Legislation Proposed that Can Make Librarians Felons

- by Michael Stillman

Judge Shakespeare decides whether his writings are felonious.

The obscenity police are on the prowl again. This time, it's school librarians and teachers they have in their sights. A bill has been introduced to the Ohio legislature to turn pornography promoting school librarians into felons. Apparently, this must be a problem with school librarians in Ohio, although the state does not have a reputation as a hotbed for such strange practices. Why else would a state legislator see a need to introduce a bill titled “To amend sections 2907.32 and 2907.35 of the Revised Code to create criminal liability for certain teachers and librarians for the offense of pandering obscenity.”

 

The author of this apparently needed piece of legislation to control the obscenity-promoting school librarians and teachers of Ohio is Rep. Adam Mathews. Naturally, “obscenity” is hard to define. Mathews indicated this is not a problem because Ohio law already defines “obscenity,” but that definition is typically vague. It defines material as obscene if it appeals to “prurient interests,” is patently offensive, and as a whole lacks serious literary, artistic, political or scientific value. Of course, that is all subjective so it is hard for a librarian to make that determination. However, they better not make a wrong call or they could end up being a felon.

 

Rep. Mathews said that the legislation set a high bar to books being classified as obscene, reassuring that Shakespeare and The Scarlet Letter would not be banned. However, nothing in the legislation prevents those books, or any others, from being banned if some authority decides they appeal to “prurient interests.” Ohio Education Association President Scott DiMauro was less sanguine about the effects of this bill. According to NBC4 Columbus, he said he was “appalled” by the bill, questioning whether teachers would want to stay in the profession with the potential for criminal prosecution “with a fuzzy definition of what would constitute a crime.” In a hopeful sign to those opposed to censorship, Gov. Mike DeWine indicated that book bans are generally dealt with by parents at a local level, rather than state legislation.

 

Is this really a problem?
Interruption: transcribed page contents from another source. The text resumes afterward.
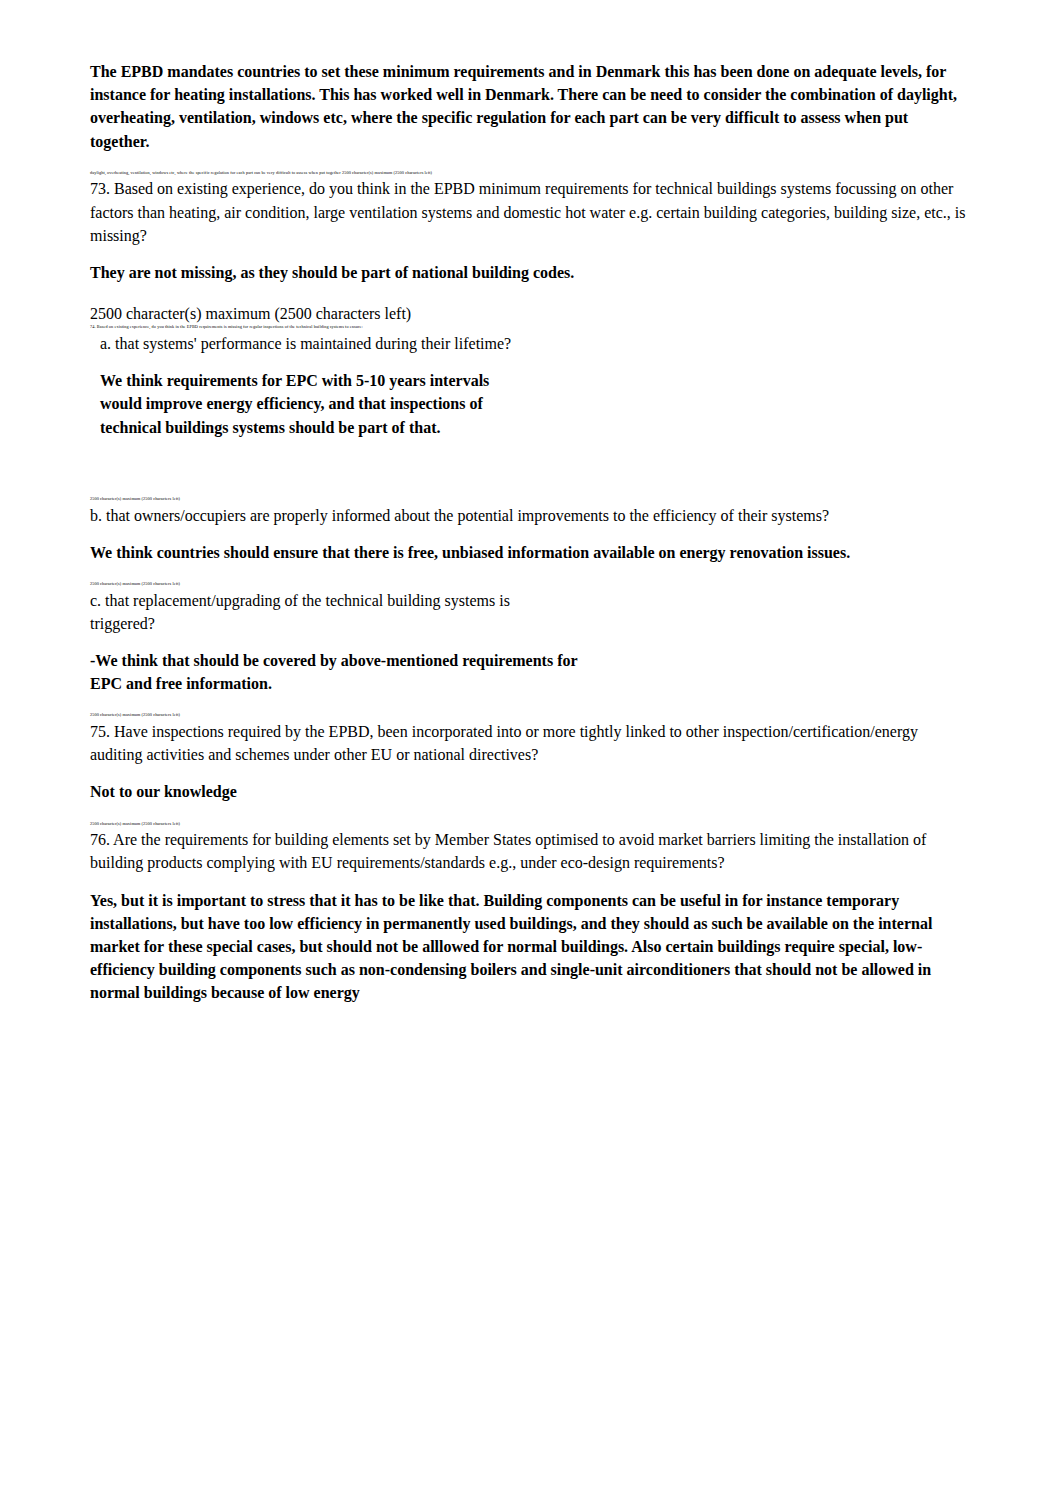The EPBD mandates countries to set these minimum requirements and in Denmark this has been done on adequate levels, for instance for heating installations. This has worked well in Denmark. There can be need to consider the combination of daylight, overheating, ventilation, windows etc, where the specific regulation for each part can be very difficult to assess when put together.
daylight, overheating, ventilation, windows etc, where the specific regulation for each part can be very difficult to assess when put together 2500 character(s) maximum (2500 characters left)
73. Based on existing experience, do you think in the EPBD minimum requirements for technical buildings systems focussing on other factors than heating, air condition, large ventilation systems and domestic hot water e.g. certain building categories, building size, etc., is missing?
They are not missing, as they should be part of national building codes.
2500 character(s) maximum (2500 characters left)
74. Based on existing experience, do you think in the EPBD requirements is missing for regular inspections of the technical building systems to ensure:
a. that systems' performance is maintained during their lifetime?
We think requirements for EPC with 5-10 years intervals
would improve energy efficiency, and that inspections of
technical buildings systems should be part of that.
2500 character(s) maximum (2500 characters left)
b. that owners/occupiers are properly informed about the potential improvements to the efficiency of their systems?
We think countries should ensure that there is free, unbiased information available on energy renovation issues.
2500 character(s) maximum (2500 characters left)
c. that replacement/upgrading of the technical building systems is
triggered?
-We think that should be covered by above-mentioned requirements for
EPC and free information.
2500 character(s) maximum (2500 characters left)
75. Have inspections required by the EPBD, been incorporated into or more tightly linked to other inspection/certification/energy auditing activities and schemes under other EU or national directives?
Not to our knowledge
2500 character(s) maximum (2500 characters left)
76. Are the requirements for building elements set by Member States optimised to avoid market barriers limiting the installation of building products complying with EU requirements/standards e.g., under eco-design requirements?
Yes, but it is important to stress that it has to be like that. Building components can be useful in for instance temporary installations, but have too low efficiency in permanently used buildings, and they should as such be available on the internal market for these special cases, but should not be alllowed for normal buildings. Also certain buildings require special, low-efficiency building components such as non-condensing boilers and single-unit airconditioners that should not be allowed in normal buildings because of low energy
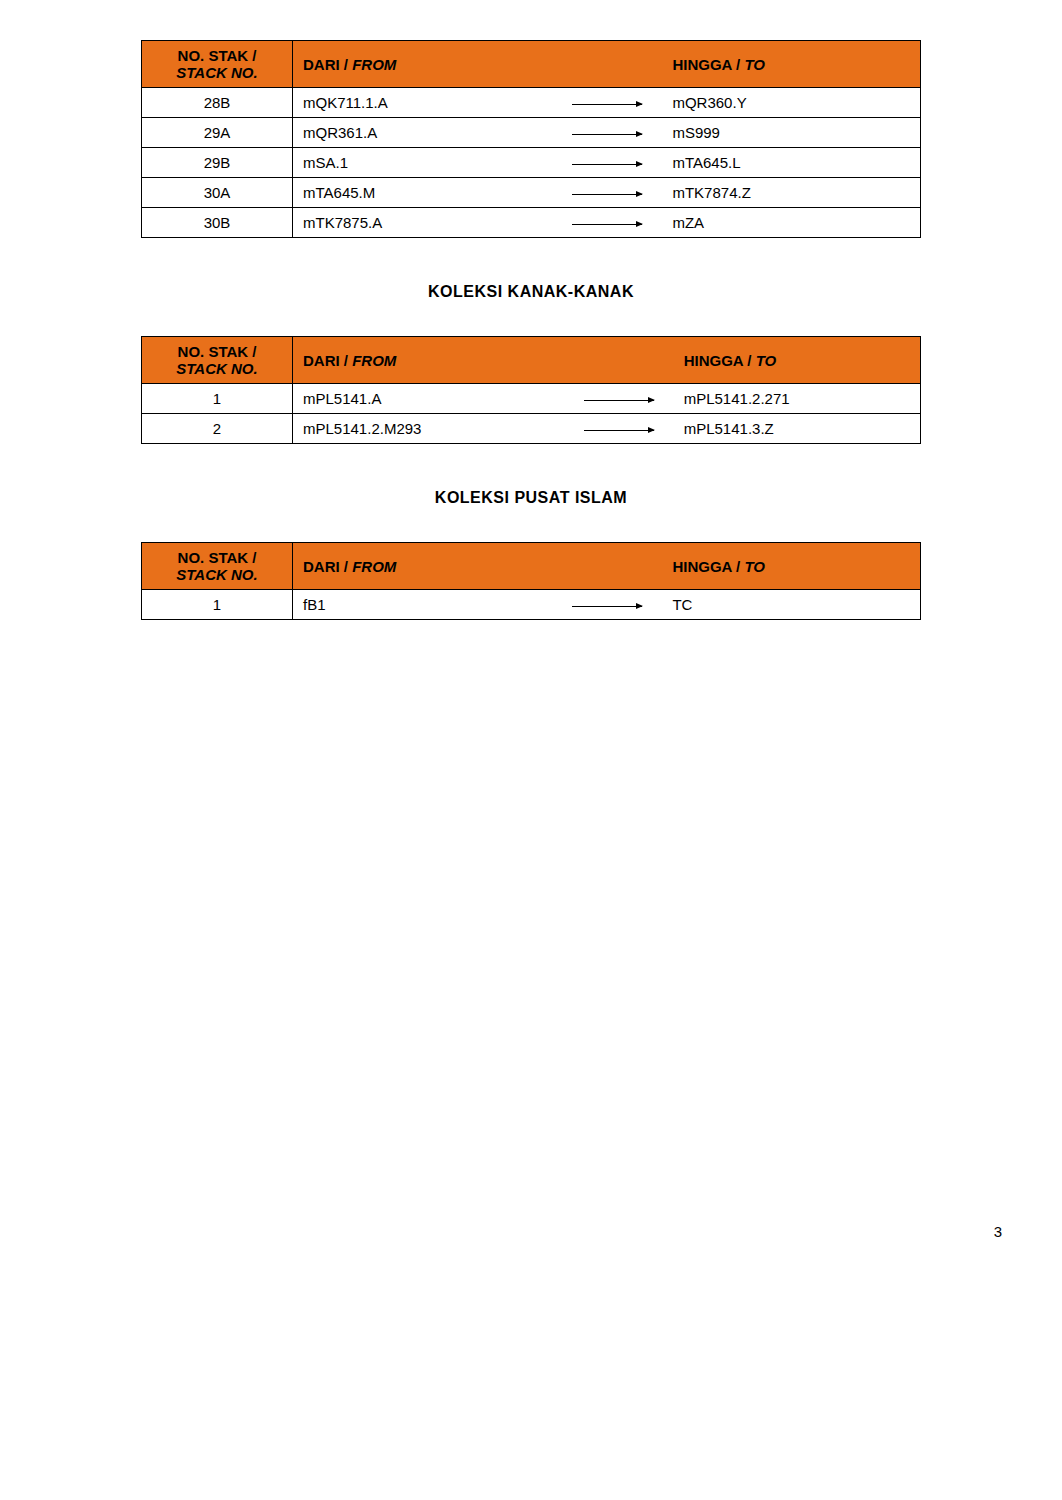| NO. STAK / STACK NO. | DARI / FROM | | HINGGA / TO |
| --- | --- | --- | --- |
| 28B | mQK711.1.A | | mQR360.Y |
| 29A | mQR361.A | | mS999 |
| 29B | mSA.1 | | mTA645.L |
| 30A | mTA645.M | | mTK7874.Z |
| 30B | mTK7875.A | | mZA |
KOLEKSI KANAK-KANAK
| NO. STAK / STACK NO. | DARI / FROM | | HINGGA / TO |
| --- | --- | --- | --- |
| 1 | mPL5141.A | | mPL5141.2.271 |
| 2 | mPL5141.2.M293 | | mPL5141.3.Z |
KOLEKSI PUSAT ISLAM
| NO. STAK / STACK NO. | DARI / FROM | | HINGGA / TO |
| --- | --- | --- | --- |
| 1 | fB1 | | TC |
3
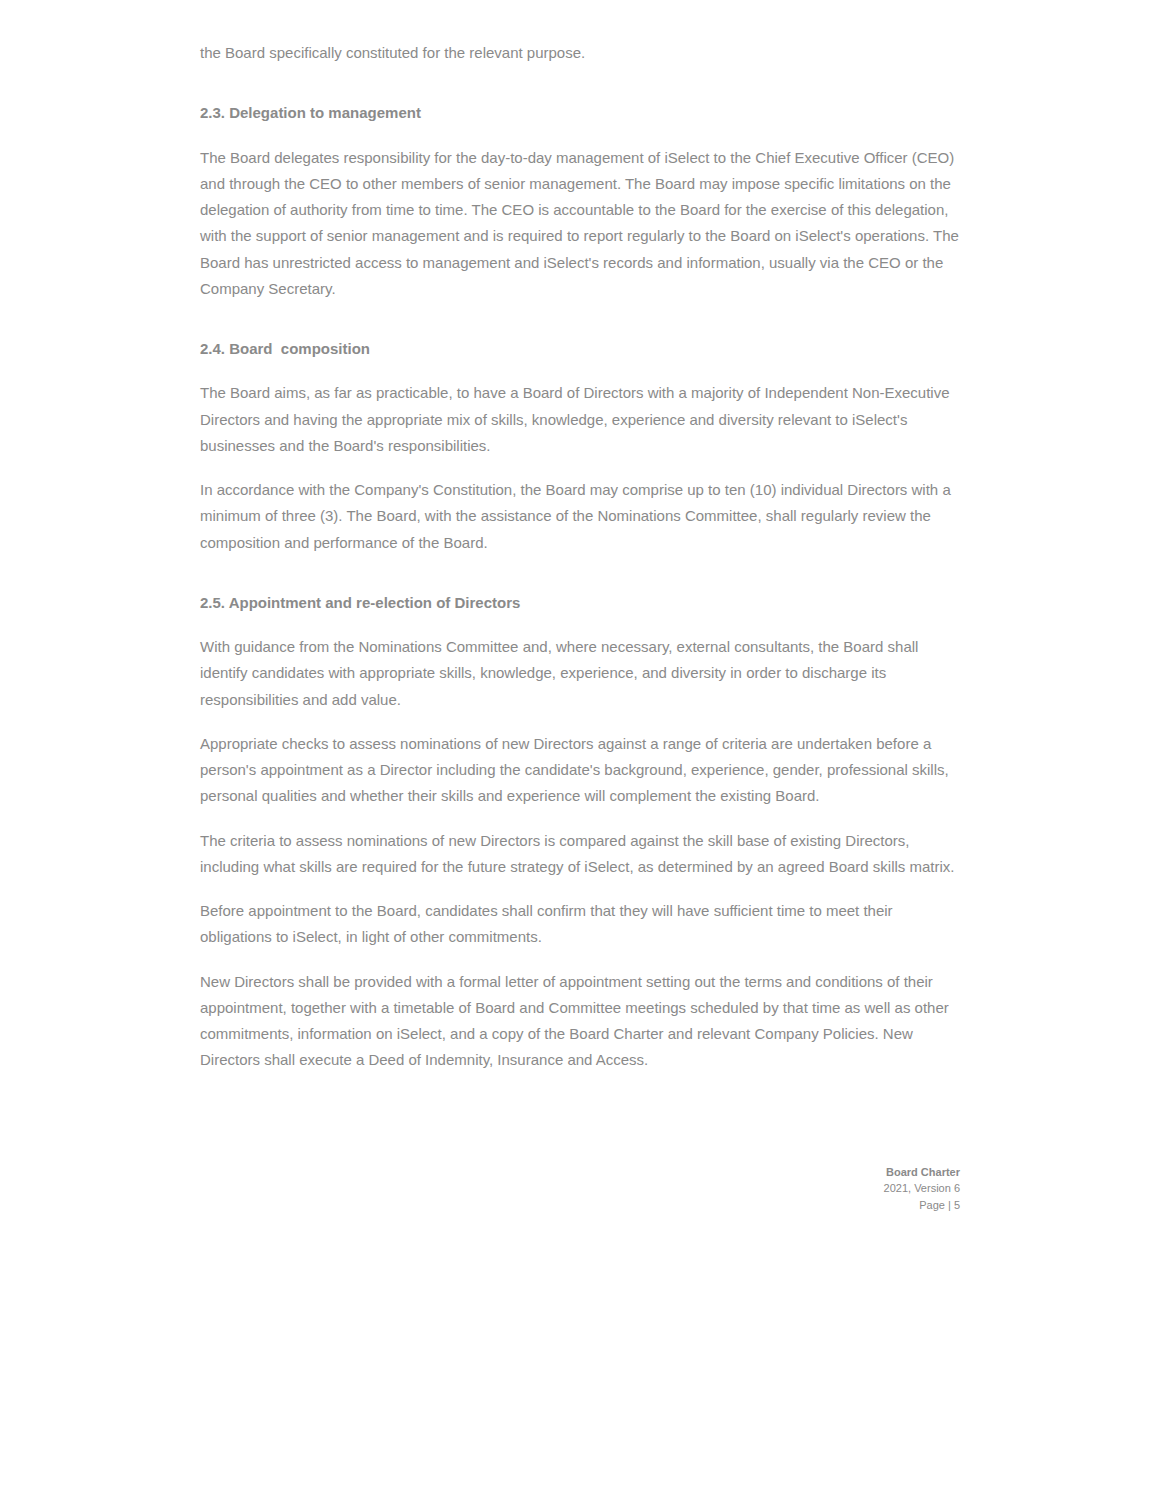the Board specifically constituted for the relevant purpose.
2.3. Delegation to management
The Board delegates responsibility for the day-to-day management of iSelect to the Chief Executive Officer (CEO) and through the CEO to other members of senior management. The Board may impose specific limitations on the delegation of authority from time to time. The CEO is accountable to the Board for the exercise of this delegation, with the support of senior management and is required to report regularly to the Board on iSelect's operations. The Board has unrestricted access to management and iSelect's records and information, usually via the CEO or the Company Secretary.
2.4. Board composition
The Board aims, as far as practicable, to have a Board of Directors with a majority of Independent Non-Executive Directors and having the appropriate mix of skills, knowledge, experience and diversity relevant to iSelect's businesses and the Board's responsibilities.
In accordance with the Company's Constitution, the Board may comprise up to ten (10) individual Directors with a minimum of three (3). The Board, with the assistance of the Nominations Committee, shall regularly review the composition and performance of the Board.
2.5. Appointment and re-election of Directors
With guidance from the Nominations Committee and, where necessary, external consultants, the Board shall identify candidates with appropriate skills, knowledge, experience, and diversity in order to discharge its responsibilities and add value.
Appropriate checks to assess nominations of new Directors against a range of criteria are undertaken before a person's appointment as a Director including the candidate's background, experience, gender, professional skills, personal qualities and whether their skills and experience will complement the existing Board.
The criteria to assess nominations of new Directors is compared against the skill base of existing Directors, including what skills are required for the future strategy of iSelect, as determined by an agreed Board skills matrix.
Before appointment to the Board, candidates shall confirm that they will have sufficient time to meet their obligations to iSelect, in light of other commitments.
New Directors shall be provided with a formal letter of appointment setting out the terms and conditions of their appointment, together with a timetable of Board and Committee meetings scheduled by that time as well as other commitments, information on iSelect, and a copy of the Board Charter and relevant Company Policies. New Directors shall execute a Deed of Indemnity, Insurance and Access.
Board Charter
2021, Version 6
Page | 5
Are Ohio school librarians really filling their shelves with pornography, with the approval of local officials? This looks like a fake issue, a politician using what sounds like a motherhood and apple pie cause to burnish his reputation, with little concern as to what impact it might have on their constituents' basic freedoms to read, speak, teach and learn. Legislators should not be messing with First Amendment freedoms without a compelling reason, and creating fake issues to embellish your image is not a compelling reason. I'd rather see librarians writing legislation than politicians choosing books for libraries. I trust their motivation and ethics more.